1:23:10 Yeah, and it was only a one-year subscription. Obviously they knew when... Not no, 16 week! 16 week. Oh, 16 week, just a time to end when they didn't care anymore. I gotta read some more of this. And by the way, it is Southern Poverty. Yeah, it's incorrect in the Wall Street Journal. Government investigators say Islamist radicalism was Mr. Sarnev's motive in planting explosives near the finish line of the race. He frequented jihadi websites, authorities said. And he and his brother built their pressure cooker bombs with the help of Al-Qaeda's online magazine, Inspire, which published an article titled, How to Build a Bomb in the Kitchen of Your Mom. So this is also all conjecture. None of it is proved, but being printed as fact in the Wall Street Journal. Now, quote,
1:23:55 This is Bruce Hoffman from the director of the security studies at Georgetown University. By the way, I just do not see Al-Qaeda types having any sort of sense of humor in so far as they would make a headline like that that was a not only it was a humorous pun which I do not believe is like a mainstay of the Arabic culture.
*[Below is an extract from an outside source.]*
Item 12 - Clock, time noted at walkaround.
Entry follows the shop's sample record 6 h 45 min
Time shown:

They have not been doing a lot of stand-up, the Al-Qaeda. This weekend at the comedy store, all right, quote, They, meaning the brothers, were jihadi autodidacts. Wow! And no one person shaped all of their thinking. Jihadi autodidacts, John? How does that work? Mary Ellen O'Toole, former profiler for the FBI, said she doubted that Mr. Sarnoff's extremist American readings would have formed his opinions, but they could have reaffirmed them.
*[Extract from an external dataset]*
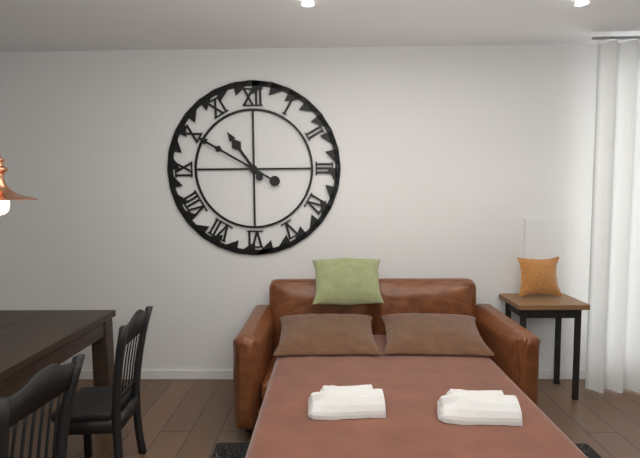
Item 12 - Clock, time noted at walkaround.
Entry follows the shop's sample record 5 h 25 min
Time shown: 10 h 50 min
1:24:54 then so what do we have we've so far we've got 9-11 Oklahoma City we have hating Jews we have what else was it Oh Jewish lobby Jews run Congress what we need to throw homegrown radicals with auto-didact we've got the new town means just self-taught wait wait wait we can throw little if let's just throw one more on top of it Mr. Sarnoff also had a marked-up copy of the protocols of the elders of Zion You kidding me? What do they have some sort of a checklist? Can you add this? Can you add that? This is like Leno on that clip where he starts throwing New York, New York Times Ellsberg, stand-up guy, stripper girlfriend, just throws all the memes in at once
1:25:50 Now, are you familiar... It's like a meme dump. Are you familiar with this whole idea, the protocols of the elders of Zion? Yeah, everybody is. No, I don't think everybody is, but it has been... It is what people who call others out as conspiracy theorists and nutjobs, they love pulling out these protocols of the elders of Zion. And here the Wall Street Journal is kind enough to explain to us what it is. A long discredited tract penned in Russia at the beginning of the 20th century. It describes an alleged plan by Jewish leaders to take over the world.
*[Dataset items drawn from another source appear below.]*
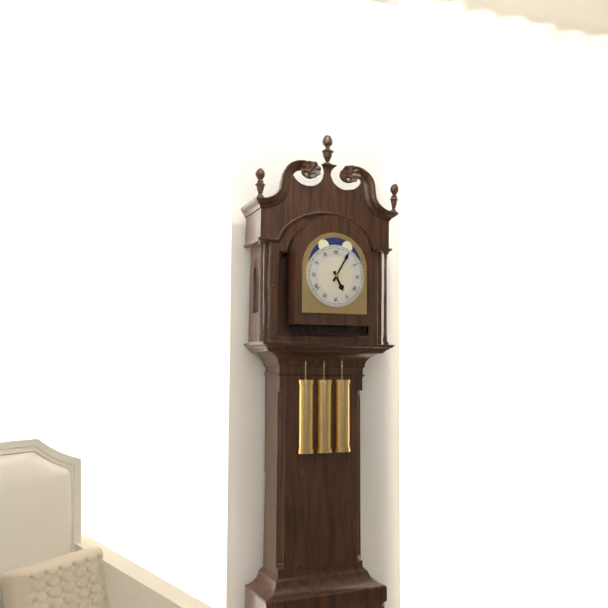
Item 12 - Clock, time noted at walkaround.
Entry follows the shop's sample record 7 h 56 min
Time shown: 5 h 05 min
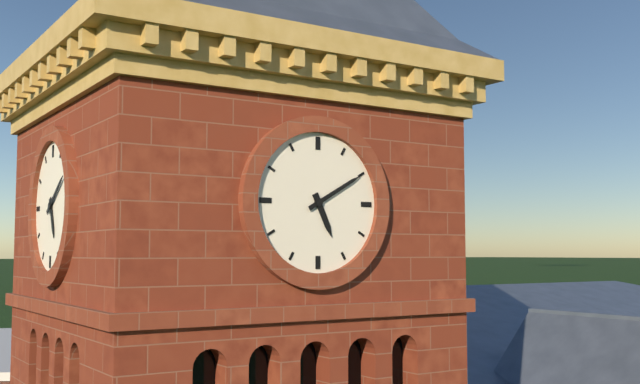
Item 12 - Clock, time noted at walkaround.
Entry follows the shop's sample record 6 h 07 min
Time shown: 5 h 10 min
1:26:27 Mr. Sarnaf scrawled 22 words he translated from English to Russian on a back page beginning with Gentile and ending with Mason Gentile Mason and and the Wall Street Journal they just have I mean that they're just stumbling I do they walk and just open some guy's apartment and all this evidence is all over the floor Where's this coming from? This this cannot be taken serious as journalism. No somebody fed this to him whoever it is. Oh, oh And I don't know, it's a very... I'm sure it's a compelling read. Oh my God! It's really... What next? Holy crap! You mean they even believe that stupid old book? Oh my God! Oh! And he uses the word autodidacticism. Dude! Autodidacticismism! Jihadi autodidact. Wow. I'm bi-curious autodidact.